>>>
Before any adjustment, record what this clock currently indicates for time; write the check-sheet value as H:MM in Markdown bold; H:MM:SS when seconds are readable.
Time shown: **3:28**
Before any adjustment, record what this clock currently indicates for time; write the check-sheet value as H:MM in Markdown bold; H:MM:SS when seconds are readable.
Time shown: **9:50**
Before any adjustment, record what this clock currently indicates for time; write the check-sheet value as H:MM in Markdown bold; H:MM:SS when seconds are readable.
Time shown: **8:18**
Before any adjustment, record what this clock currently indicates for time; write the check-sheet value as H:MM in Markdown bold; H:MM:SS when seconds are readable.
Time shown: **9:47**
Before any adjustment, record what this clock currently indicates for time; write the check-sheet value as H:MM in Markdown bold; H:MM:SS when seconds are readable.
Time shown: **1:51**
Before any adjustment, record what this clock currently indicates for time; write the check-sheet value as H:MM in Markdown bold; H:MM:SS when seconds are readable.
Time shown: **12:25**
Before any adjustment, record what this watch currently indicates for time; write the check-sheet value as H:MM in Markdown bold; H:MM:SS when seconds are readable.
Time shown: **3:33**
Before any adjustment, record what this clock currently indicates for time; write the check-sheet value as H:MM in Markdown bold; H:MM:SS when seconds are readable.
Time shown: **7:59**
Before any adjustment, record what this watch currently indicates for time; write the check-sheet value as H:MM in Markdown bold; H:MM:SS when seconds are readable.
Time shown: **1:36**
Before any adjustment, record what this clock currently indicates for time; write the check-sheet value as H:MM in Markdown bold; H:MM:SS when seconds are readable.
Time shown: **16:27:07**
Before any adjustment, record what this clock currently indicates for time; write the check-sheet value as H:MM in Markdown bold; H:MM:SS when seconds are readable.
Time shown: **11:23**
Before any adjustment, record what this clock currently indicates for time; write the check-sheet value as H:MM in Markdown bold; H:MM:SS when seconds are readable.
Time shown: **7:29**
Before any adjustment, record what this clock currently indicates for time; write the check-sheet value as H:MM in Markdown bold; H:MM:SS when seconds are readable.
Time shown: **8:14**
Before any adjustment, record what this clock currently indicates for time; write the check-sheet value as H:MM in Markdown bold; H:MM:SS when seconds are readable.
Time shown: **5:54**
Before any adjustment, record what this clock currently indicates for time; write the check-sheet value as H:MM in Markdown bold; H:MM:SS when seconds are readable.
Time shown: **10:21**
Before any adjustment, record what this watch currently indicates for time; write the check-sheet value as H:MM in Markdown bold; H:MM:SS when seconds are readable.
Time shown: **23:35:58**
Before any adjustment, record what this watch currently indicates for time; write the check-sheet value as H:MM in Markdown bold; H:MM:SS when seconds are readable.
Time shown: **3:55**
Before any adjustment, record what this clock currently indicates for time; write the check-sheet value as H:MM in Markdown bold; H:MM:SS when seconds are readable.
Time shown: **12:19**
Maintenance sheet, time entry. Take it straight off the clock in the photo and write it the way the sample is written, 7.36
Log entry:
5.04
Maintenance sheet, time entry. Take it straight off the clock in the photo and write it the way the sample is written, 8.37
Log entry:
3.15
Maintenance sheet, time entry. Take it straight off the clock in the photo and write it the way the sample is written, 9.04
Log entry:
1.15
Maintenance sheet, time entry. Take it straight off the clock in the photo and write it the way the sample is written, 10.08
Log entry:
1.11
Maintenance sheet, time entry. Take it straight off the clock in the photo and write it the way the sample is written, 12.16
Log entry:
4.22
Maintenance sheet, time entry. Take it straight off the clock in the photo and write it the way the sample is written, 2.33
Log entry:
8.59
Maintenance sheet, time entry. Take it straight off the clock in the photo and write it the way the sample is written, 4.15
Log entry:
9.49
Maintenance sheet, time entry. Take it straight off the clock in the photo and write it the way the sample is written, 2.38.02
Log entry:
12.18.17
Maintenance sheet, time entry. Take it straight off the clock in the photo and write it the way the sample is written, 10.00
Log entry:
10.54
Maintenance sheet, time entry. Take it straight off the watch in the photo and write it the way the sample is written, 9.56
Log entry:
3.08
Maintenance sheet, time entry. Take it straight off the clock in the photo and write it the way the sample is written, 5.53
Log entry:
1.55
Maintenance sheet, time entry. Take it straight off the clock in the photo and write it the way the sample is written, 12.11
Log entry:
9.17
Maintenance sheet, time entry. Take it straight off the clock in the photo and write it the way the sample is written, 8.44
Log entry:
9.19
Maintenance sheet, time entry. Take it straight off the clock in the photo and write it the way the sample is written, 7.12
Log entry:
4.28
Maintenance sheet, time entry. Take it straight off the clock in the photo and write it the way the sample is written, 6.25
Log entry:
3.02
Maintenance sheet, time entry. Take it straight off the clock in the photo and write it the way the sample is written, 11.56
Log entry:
<<<
What this task involves: Please rewrite all of the rows above, replacing every "clock" with "timepiece" and leaving everything else unchanged.

The response:
Before any adjustment, record what this timepiece currently indicates for time; write the check-sheet value as H:MM in Markdown bold; H:MM:SS when seconds are readable.
Time shown: **3:28**
Before any adjustment, record what this timepiece currently indicates for time; write the check-sheet value as H:MM in Markdown bold; H:MM:SS when seconds are readable.
Time shown: **9:50**
Before any adjustment, record what this timepiece currently indicates for time; write the check-sheet value as H:MM in Markdown bold; H:MM:SS when seconds are readable.
Time shown: **8:18**
Before any adjustment, record what this timepiece currently indicates for time; write the check-sheet value as H:MM in Markdown bold; H:MM:SS when seconds are readable.
Time shown: **9:47**
Before any adjustment, record what this timepiece currently indicates for time; write the check-sheet value as H:MM in Markdown bold; H:MM:SS when seconds are readable.
Time shown: **1:51**
Before any adjustment, record what this timepiece currently indicates for time; write the check-sheet value as H:MM in Markdown bold; H:MM:SS when seconds are readable.
Time shown: **12:25**
Before any adjustment, record what this watch currently indicates for time; write the check-sheet value as H:MM in Markdown bold; H:MM:SS when seconds are readable.
Time shown: **3:33**
Before any adjustment, record what this timepiece currently indicates for time; write the check-sheet value as H:MM in Markdown bold; H:MM:SS when seconds are readable.
Time shown: **7:59**
Before any adjustment, record what this watch currently indicates for time; write the check-sheet value as H:MM in Markdown bold; H:MM:SS when seconds are readable.
Time shown: **1:36**
Before any adjustment, record what this timepiece currently indicates for time; write the check-sheet value as H:MM in Markdown bold; H:MM:SS when seconds are readable.
Time shown: **16:27:07**
Before any adjustment, record what this timepiece currently indicates for time; write the check-sheet value as H:MM in Markdown bold; H:MM:SS when seconds are readable.
Time shown: **11:23**
Before any adjustment, record what this timepiece currently indicates for time; write the check-sheet value as H:MM in Markdown bold; H:MM:SS when seconds are readable.
Time shown: **7:29**
Before any adjustment, record what this timepiece currently indicates for time; write the check-sheet value as H:MM in Markdown bold; H:MM:SS when seconds are readable.
Time shown: **8:14**
Before any adjustment, record what this timepiece currently indicates for time; write the check-sheet value as H:MM in Markdown bold; H:MM:SS when seconds are readable.
Time shown: **5:54**
Before any adjustment, record what this timepiece currently indicates for time; write the check-sheet value as H:MM in Markdown bold; H:MM:SS when seconds are readable.
Time shown: **10:21**
Before any adjustment, record what this watch currently indicates for time; write the check-sheet value as H:MM in Markdown bold; H:MM:SS when seconds are readable.
Time shown: **23:35:58**
Before any adjustment, record what this watch currently indicates for time; write the check-sheet value as H:MM in Markdown bold; H:MM:SS when seconds are readable.
Time shown: **3:55**
Before any adjustment, record what this timepiece currently indicates for time; write the check-sheet value as H:MM in Markdown bold; H:MM:SS when seconds are readable.
Time shown: **12:19**
Maintenance sheet, time entry. Take it straight off the timepiece in the photo and write it the way the sample is written, 7.36
Log entry:
5.04
Maintenance sheet, time entry. Take it straight off the timepiece in the photo and write it the way the sample is written, 8.37
Log entry:
3.15
Maintenance sheet, time entry. Take it straight off the timepiece in the photo and write it the way the sample is written, 9.04
Log entry:
1.15
Maintenance sheet, time entry. Take it straight off the timepiece in the photo and write it the way the sample is written, 10.08
Log entry:
1.11
Maintenance sheet, time entry. Take it straight off the timepiece in the photo and write it the way the sample is written, 12.16
Log entry:
4.22
Maintenance sheet, time entry. Take it straight off the timepiece in the photo and write it the way the sample is written, 2.33
Log entry:
8.59
Maintenance sheet, time entry. Take it straight off the timepiece in the photo and write it the way the sample is written, 4.15
Log entry:
9.49
Maintenance sheet, time entry. Take it straight off the timepiece in the photo and write it the way the sample is written, 2.38.02
Log entry:
12.18.17
Maintenance sheet, time entry. Take it straight off the timepiece in the photo and write it the way the sample is written, 10.00
Log entry:
10.54
Maintenance sheet, time entry. Take it straight off the watch in the photo and write it the way the sample is written, 9.56
Log entry:
3.08
Maintenance sheet, time entry. Take it straight off the timepiece in the photo and write it the way the sample is written, 5.53
Log entry:
1.55
Maintenance sheet, time entry. Take it straight off the timepiece in the photo and write it the way the sample is written, 12.11
Log entry:
9.17
Maintenance sheet, time entry. Take it straight off the timepiece in the photo and write it the way the sample is written, 8.44
Log entry:
9.19
Maintenance sheet, time entry. Take it straight off the timepiece in the photo and write it the way the sample is written, 7.12
Log entry:
4.28
Maintenance sheet, time entry. Take it straight off the timepiece in the photo and write it the way the sample is written, 6.25
Log entry:
3.02
Maintenance sheet, time entry. Take it straight off the timepiece in the photo and write it the way the sample is written, 11.56
Log entry:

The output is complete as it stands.